Couple works to fully restore Minneapolis Moline tractor
By Renae B. Vander Schaaf
Date Modified: 05/28/2013 8:20 AM
HUDSON, S.D. — Les and Bettie Spies are looking forward to the 73rd annual Tulip Festival scheduled May 16-18.
With good luck, their special tractor will be completely refurbished by then.
The Tulip Festival began in 1936, and two years later, Minneapolis Moline introduced a new tractor. The UDLX was known as the "Gentleman's Tractor."
Advertised as a tractor that could work in the field all week and then take the wife to church on Sunday, it was the first tractor to come with a cab and a buddy seat for passengers. Top speeds on rural roads could reach 40 miles per hour.
Less than 100 models are known to exist today. The tractor was more expensive than other tractor makes, and the Great Depression sharply reduced demand and World War II caused factories to switch to military equipment production.
"At that time, no self-respecting farmer would be seen in a tractor with a cab," said Les Spies. Spies and his wife, Bettie, own the tractor and keep it on their western Sioux County, Iowa, farm.

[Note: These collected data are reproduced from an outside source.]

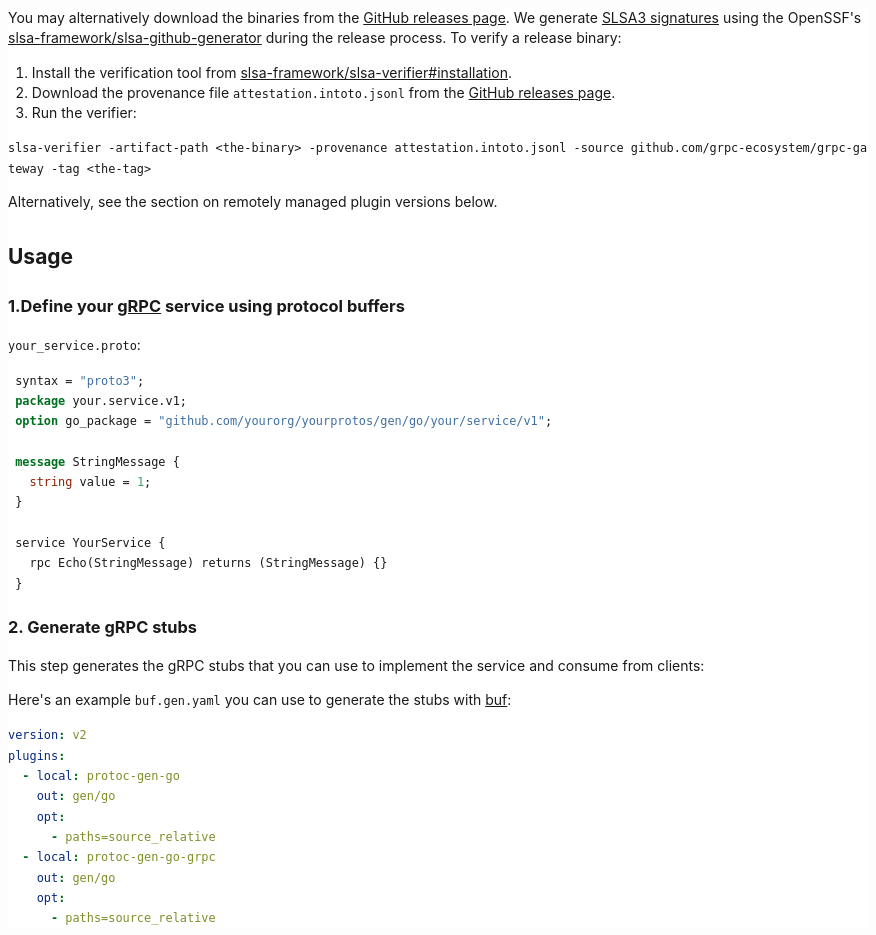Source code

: You may alternatively download the binaries from the [GitHub releases page](https://github.com/grpc-ecosystem/grpc-gateway/releases/latest).
We generate [SLSA3 signatures](slsa.dev) using the OpenSSF's [slsa-framework/slsa-github-generator](https://github.com/slsa-framework/slsa-github-generator) during the release process. To verify a release binary:

1. Install the verification tool from [slsa-framework/slsa-verifier#installation](https://github.com/slsa-framework/slsa-verifier#installation).
2. Download the provenance file `attestation.intoto.jsonl` from the [GitHub releases page](https://github.com/grpc-ecosystem/grpc-gateway/releases/latest).
3. Run the verifier:

```shell
slsa-verifier -artifact-path <the-binary> -provenance attestation.intoto.jsonl -source github.com/grpc-ecosystem/grpc-gateway -tag <the-tag>
```

Alternatively, see the section on remotely managed plugin versions below.

## Usage

### 1.Define your [gRPC](https://grpc.io/docs/) service using protocol buffers

`your_service.proto`:

```protobuf
 syntax = "proto3";
 package your.service.v1;
 option go_package = "github.com/yourorg/yourprotos/gen/go/your/service/v1";

 message StringMessage {
   string value = 1;
 }

 service YourService {
   rpc Echo(StringMessage) returns (StringMessage) {}
 }
```

### 2. Generate gRPC stubs

This step generates the gRPC stubs that you can use to implement the service and consume from clients:

Here's an example `buf.gen.yaml` you can use to generate the stubs with [buf](https://github.com/bufbuild/buf):

```yaml
version: v2
plugins:
  - local: protoc-gen-go
    out: gen/go
    opt:
      - paths=source_relative
  - local: protoc-gen-go-grpc
    out: gen/go
    opt:
      - paths=source_relative
```
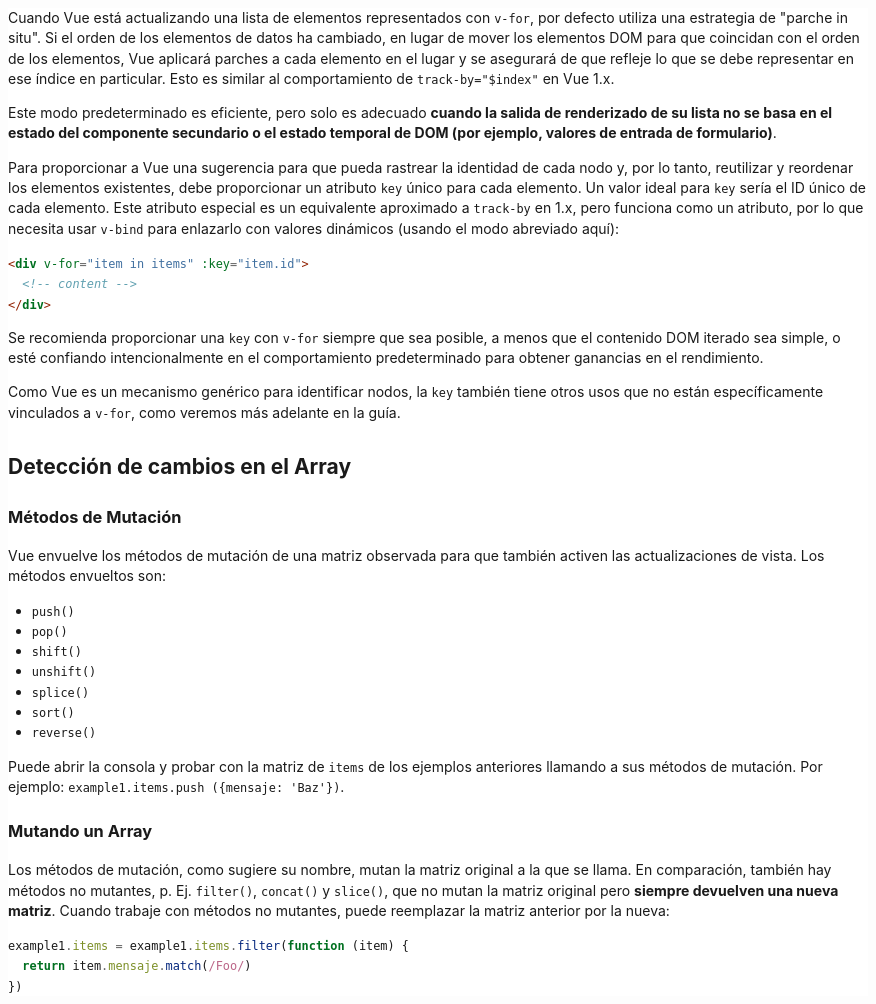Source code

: Cuando Vue está actualizando una lista de elementos representados con `v-for`, por defecto utiliza una estrategia de "parche in situ". Si el orden de los elementos de datos ha cambiado, en lugar de mover los elementos DOM para que coincidan con el orden de los elementos, Vue aplicará parches a cada elemento en el lugar y se asegurará de que refleje lo que se debe representar en ese índice en particular. Esto es similar al comportamiento de `track-by="$index"` en Vue 1.x.

Este modo predeterminado es eficiente, pero solo es adecuado **cuando la salida de renderizado de su lista no se basa en el estado del componente secundario o el estado temporal de DOM (por ejemplo, valores de entrada de formulario)**.

Para proporcionar a Vue una sugerencia para que pueda rastrear la identidad de cada nodo y, por lo tanto, reutilizar y reordenar los elementos existentes, debe proporcionar un atributo `key` único para cada elemento. Un valor ideal para `key` sería el ID único de cada elemento. Este atributo especial es un equivalente aproximado a `track-by` en 1.x, pero funciona como un atributo, por lo que necesita usar `v-bind` para enlazarlo con valores dinámicos (usando el modo abreviado aquí):

``` html
<div v-for="item in items" :key="item.id">
  <!-- content -->
</div>
```

Se recomienda proporcionar una `key` con `v-for` siempre que sea posible, a menos que el contenido DOM iterado sea simple, o esté confiando intencionalmente en el comportamiento predeterminado para obtener ganancias en el rendimiento.

Como Vue es un mecanismo genérico para identificar nodos, la `key` también tiene otros usos que no están específicamente vinculados a `v-for`, como veremos más adelante en la guía.

## Detección de cambios en el Array

### Métodos de Mutación

Vue envuelve los métodos de mutación de una matriz observada para que también activen las actualizaciones de vista. Los métodos envueltos son:

- `push()`
- `pop()`
- `shift()`
- `unshift()`
- `splice()`
- `sort()`
- `reverse()`

Puede abrir la consola y probar con la matriz de `items` de los ejemplos anteriores llamando a sus métodos de mutación. Por ejemplo: `example1.items.push ({mensaje: 'Baz'})`.

### Mutando un Array

Los métodos de mutación, como sugiere su nombre, mutan la matriz original a la que se llama. En comparación, también hay métodos no mutantes, p. Ej. `filter()`, `concat()` y `slice()`, que no mutan la matriz original pero **siempre devuelven una nueva matriz**. Cuando trabaje con métodos no mutantes, puede reemplazar la matriz anterior por la nueva:

``` js
example1.items = example1.items.filter(function (item) {
  return item.mensaje.match(/Foo/)
})
```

The tractor has been in Bettie's family for a long time. It was thought that perhaps a tractor with a cab would be safer for her epileptic brother to operate. Her father, Harry Erickson, a farmer and a Minneapolis Moline dealer near Sloan, bought the tractor used.

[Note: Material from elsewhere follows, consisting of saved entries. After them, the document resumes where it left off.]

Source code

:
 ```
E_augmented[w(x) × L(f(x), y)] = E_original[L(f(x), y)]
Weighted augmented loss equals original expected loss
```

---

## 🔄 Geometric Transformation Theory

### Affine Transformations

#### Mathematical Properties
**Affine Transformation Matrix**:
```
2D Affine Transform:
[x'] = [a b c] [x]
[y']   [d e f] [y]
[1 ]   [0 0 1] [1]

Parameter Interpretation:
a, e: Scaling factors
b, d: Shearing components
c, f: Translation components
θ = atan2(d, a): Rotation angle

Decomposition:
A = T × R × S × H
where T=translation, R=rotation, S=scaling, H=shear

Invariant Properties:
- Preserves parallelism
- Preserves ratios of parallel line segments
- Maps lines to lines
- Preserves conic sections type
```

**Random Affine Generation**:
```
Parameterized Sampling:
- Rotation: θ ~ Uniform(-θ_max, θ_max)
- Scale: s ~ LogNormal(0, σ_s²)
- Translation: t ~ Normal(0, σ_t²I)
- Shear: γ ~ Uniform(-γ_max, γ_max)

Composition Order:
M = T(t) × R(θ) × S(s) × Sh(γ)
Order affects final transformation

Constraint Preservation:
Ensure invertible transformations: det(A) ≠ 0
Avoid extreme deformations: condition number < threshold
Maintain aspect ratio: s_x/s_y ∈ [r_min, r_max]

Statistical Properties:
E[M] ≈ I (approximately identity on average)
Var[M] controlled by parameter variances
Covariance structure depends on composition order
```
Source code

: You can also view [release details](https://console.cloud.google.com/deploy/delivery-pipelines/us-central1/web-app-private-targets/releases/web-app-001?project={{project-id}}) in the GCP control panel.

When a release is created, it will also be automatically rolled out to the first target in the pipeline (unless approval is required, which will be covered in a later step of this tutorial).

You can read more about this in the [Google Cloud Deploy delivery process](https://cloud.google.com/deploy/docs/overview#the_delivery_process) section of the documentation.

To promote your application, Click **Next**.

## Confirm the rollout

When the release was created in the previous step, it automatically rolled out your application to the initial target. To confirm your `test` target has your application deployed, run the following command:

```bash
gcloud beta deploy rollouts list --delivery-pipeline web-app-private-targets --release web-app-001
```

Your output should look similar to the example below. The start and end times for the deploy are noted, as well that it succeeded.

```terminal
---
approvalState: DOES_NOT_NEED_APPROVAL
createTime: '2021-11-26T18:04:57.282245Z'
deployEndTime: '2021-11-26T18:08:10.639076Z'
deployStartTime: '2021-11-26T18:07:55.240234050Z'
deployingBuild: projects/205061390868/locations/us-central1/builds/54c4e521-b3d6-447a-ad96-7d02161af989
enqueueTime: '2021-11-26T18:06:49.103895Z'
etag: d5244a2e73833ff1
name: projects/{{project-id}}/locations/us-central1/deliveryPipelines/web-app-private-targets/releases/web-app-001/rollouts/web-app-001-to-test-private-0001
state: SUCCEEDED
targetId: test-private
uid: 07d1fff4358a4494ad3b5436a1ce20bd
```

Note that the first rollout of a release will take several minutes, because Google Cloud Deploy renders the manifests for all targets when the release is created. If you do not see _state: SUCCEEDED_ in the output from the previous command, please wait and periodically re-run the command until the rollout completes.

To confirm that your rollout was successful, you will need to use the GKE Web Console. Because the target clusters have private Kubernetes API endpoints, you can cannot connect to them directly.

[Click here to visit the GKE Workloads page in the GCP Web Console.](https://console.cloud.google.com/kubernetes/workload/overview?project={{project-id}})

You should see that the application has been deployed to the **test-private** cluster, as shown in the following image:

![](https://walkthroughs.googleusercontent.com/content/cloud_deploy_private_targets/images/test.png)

The tractor was parked for many years in a cattle yard. Cattle rubbed against it and weather and time caused its condition to deteriorate, she said.
The Spies encouraged her mother and brother to store the tractor inside, but the Minneapolis Moline stayed where it was.

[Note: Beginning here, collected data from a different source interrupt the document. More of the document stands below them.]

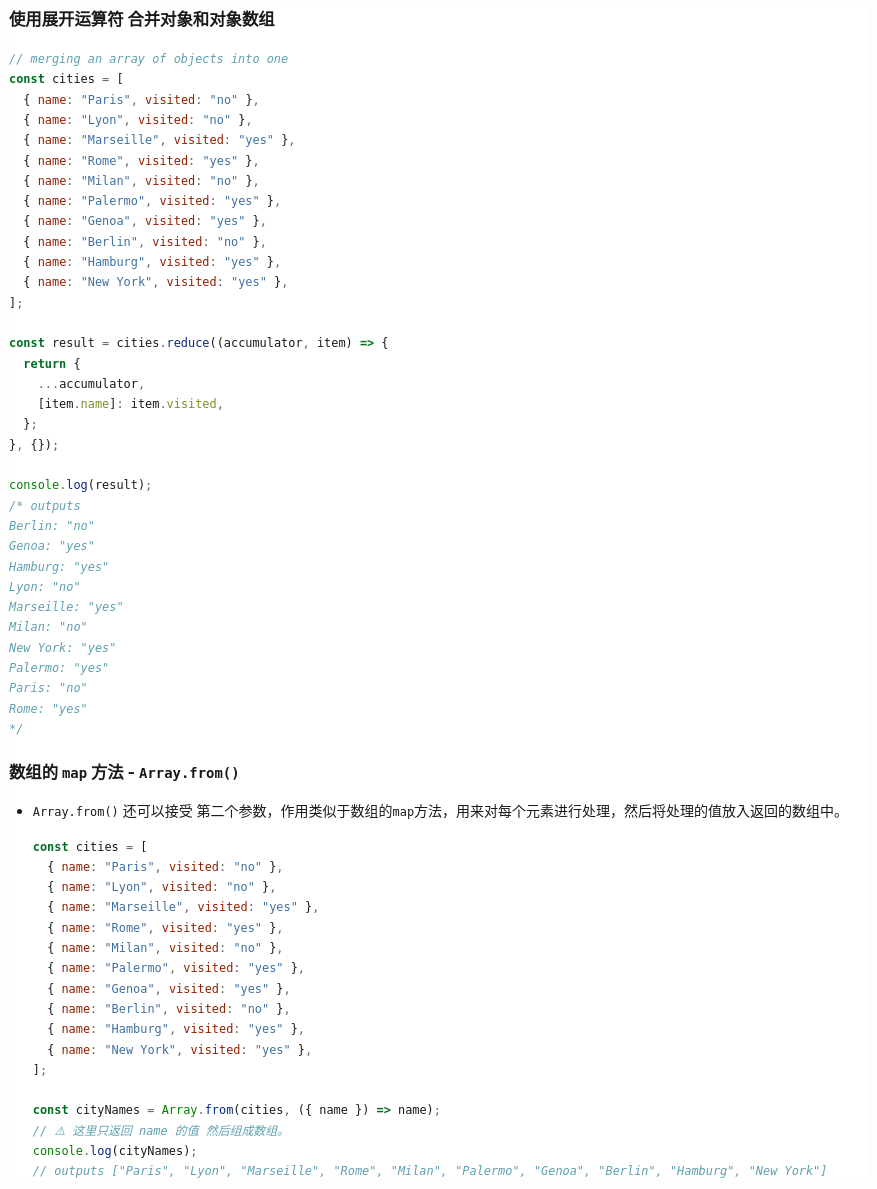 ### 使用展开运算符 合并对象和对象数组

```js
// merging an array of objects into one
const cities = [
  { name: "Paris", visited: "no" },
  { name: "Lyon", visited: "no" },
  { name: "Marseille", visited: "yes" },
  { name: "Rome", visited: "yes" },
  { name: "Milan", visited: "no" },
  { name: "Palermo", visited: "yes" },
  { name: "Genoa", visited: "yes" },
  { name: "Berlin", visited: "no" },
  { name: "Hamburg", visited: "yes" },
  { name: "New York", visited: "yes" },
];

const result = cities.reduce((accumulator, item) => {
  return {
    ...accumulator,
    [item.name]: item.visited,
  };
}, {});

console.log(result);
/* outputs
Berlin: "no"
Genoa: "yes"
Hamburg: "yes"
Lyon: "no"
Marseille: "yes"
Milan: "no"
New York: "yes"
Palermo: "yes"
Paris: "no"
Rome: "yes"
*/
```

### 数组的 `map` 方法 - `Array.from()`

- `Array.from()` 还可以接受 第二个参数，作用类似于数组的`map`方法，用来对每个元素进行处理，然后将处理的值放入返回的数组中。

  ```js
  const cities = [
    { name: "Paris", visited: "no" },
    { name: "Lyon", visited: "no" },
    { name: "Marseille", visited: "yes" },
    { name: "Rome", visited: "yes" },
    { name: "Milan", visited: "no" },
    { name: "Palermo", visited: "yes" },
    { name: "Genoa", visited: "yes" },
    { name: "Berlin", visited: "no" },
    { name: "Hamburg", visited: "yes" },
    { name: "New York", visited: "yes" },
  ];
  
  const cityNames = Array.from(cities, ({ name }) => name);
  // ⚠️ 这里只返回 name 的值 然后组成数组。
  console.log(cityNames);
  // outputs ["Paris", "Lyon", "Marseille", "Rome", "Milan", "Palermo", "Genoa", "Berlin", "Hamburg", "New York"]
  ```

Les and Bettie eventually received the tractor as a gift. They immediately stored it inside, and Spies worked on it as time allowed.
Work began in earnest a decade ago. Many parts were needed, and many hours were spent on the telephone searching for authentic parts.
"One just could not go to town for the parts," said Bettie. "Minneapolis Moline dealers are no more, and there is no back room filled with parts. When Les located front fenders in Manitoba, we took a trip there."
Les has a gold prospector's ability to locate obscure tractors and parts. The scavenger hunt for the Minneapolis Moline would lead to dead ends from time to time. Their travels have taken them to seven or nine states.
"The headlights on the tractor were the same headlights used on cars at that time," said Bettie. "A company in California makes those."
The tractor's tires aren't normal sized. Spies contacted a tire company in Ohio that said if he could get an order for 100 tires, they would make them. Word soon spread among collectors and enough orders came in.
Little things like a sediment bowl on the gas line took Spies hundreds of hours to locate. The tractor was the first one manufactured with a radio, and the Spies are still trying to locate a replacement.
Although he could do the mechanical restoration himself, his goal was to restore it to original showroom quality. With Parkinson's disease affecting his life more, he knew he needed someone to help.
He met Dave Vander Wel, of Orange City, who suggested Brian DeKock at Elite Body Shop.
The couple plan to put the UDLX in the Tulip Festival parade. If it's finished on time, it will be displayed with in the Antique Tractor Show that will be held in the parking lot of the First Christian Reformed Church. The 2012 show featured 75 tractors. Ten tractors will participate in the parade on Thursday an Friday. On Saturday, all the tractors will be driven.
The couple farmed with Minneapolis Moline machinery as long as the company existed. He kept all his tractors and implements and acquired more through the years.
His collection includes 10 grain drills, a rock and roll corn picker, a 1925 walking plow, a one-row lister planter, a 1930 Moline dump rake, a self-propelled sprayer from 1960, a cotton picker that he bought in North Dakota, a Minneapolis Threshing Machine and combines, tractors, plows and much more.